[[ Extract provided open ]]

Patients and Tumor Specimens Our study group consisted of 57 patients with colorectal carcinoma with a mean age of 64.6 ± 13.6 (standard deviation) years. All patients underwent primary R0 resection without neoadjuvant chemotherapy or neoadjuvant radiation therapy between 1993 and 1996. Two stage II patients with rectal carcinoma received adjuvant radiochemotherapy (fluorouracil [FU]/folic acid, 50 Gy; in one case in combination with intraoperative radiation with 15 Gy). For the 20 stage III tumors, eight patients received adjuvant chemotherapy (FU/folic acid), four patients received adjuvant radiochemotherapy (FU/folic acid, 50 Gy), and eight patients did not get adjuvant therapy because of reduced state of health or patient refusal. The single stage IV patient was operated for stenosing rectal carcinoma and resectable solitary lung metastasis and refused adjuvant therapy. Statistical analysis showed no influence of adjuvant therapy on patient survival in all stage groups. The resection procedures for the 30 rectal carcinomas (53%) included 10 abdominoperineal extirpations and 20 anterior resections. For the 27 colon carcinomas (47%), one anterior resection, six sigmoid resections, two left hemicolectomies, 15 right hemicolectomies, and three subtotal colectomies were performed. The absence of residual tumor after resection (R0 resection) and the tumor stages were classified according to the International Union Against Cancer (UICC; Table 1). 18
From the resected specimen of each patient, samples from both the cancer tissue and the adjacent noncancer mucosa were obtained, immediately shock-frozen in liquid nitrogen, and stored at 80°C within 1 hour after resection until use.

[[ Extract provided closed ]]
[[ Supplied entries open ]]

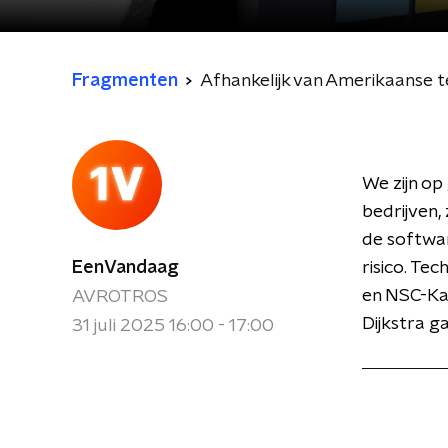
Fragmenten
Afhankelijk van Amerikaanse te
We zijn op
bedrijven,
de softwar
EenVandaag
risico. Te
en NSC-Kam
AVROTROS
Dijkstra g
31 juli 2025 16:00 - 17:00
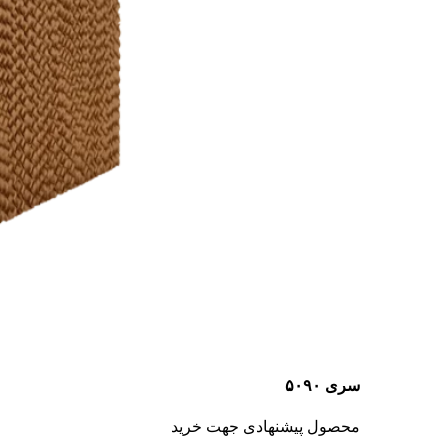
سری ۵۰۹۰
محصول پیشنهادی جهت خرید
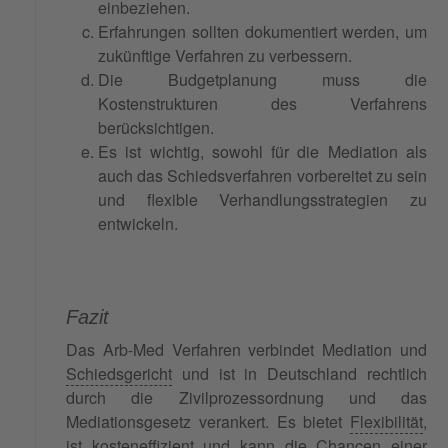
einbeziehen.
Erfahrungen sollten dokumentiert werden, um
zukünftige Verfahren zu verbessern.
Die Budgetplanung muss die
Kostenstrukturen des Verfahrens
berücksichtigen.
Es ist wichtig, sowohl für die Mediation als
auch das Schiedsverfahren vorbereitet zu sein
und flexible Verhandlungsstrategien zu
entwickeln.
Fazit
Das Arb-Med Verfahren verbindet Mediation und
Schiedsgericht
und ist in Deutschland rechtlich
durch die Zivilprozessordnung und das
Mediationsgesetz verankert. Es bietet
Flexibilität
,
ist kosteneffizient und kann die Chancen einer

[[ Supplied entries closed ]]

__Set of tasks__
A. According to the passage on colorectal carcinoma patients, why did eight of the stage III patients not receive adjuvant therapy?
B. What resection procedures does the passage on colorectal carcinoma patients list for the 27 colon carcinomas, and how many of each were performed?

__Responses__
A. They did not receive adjuvant therapy because of reduced state of health or because they refused it.

B.
- Anterior resection: 1
- Sigmoid resections: 6
- Left hemicolectomies: 2
- Right hemicolectomies: 15
- Subtotal colectomies: 3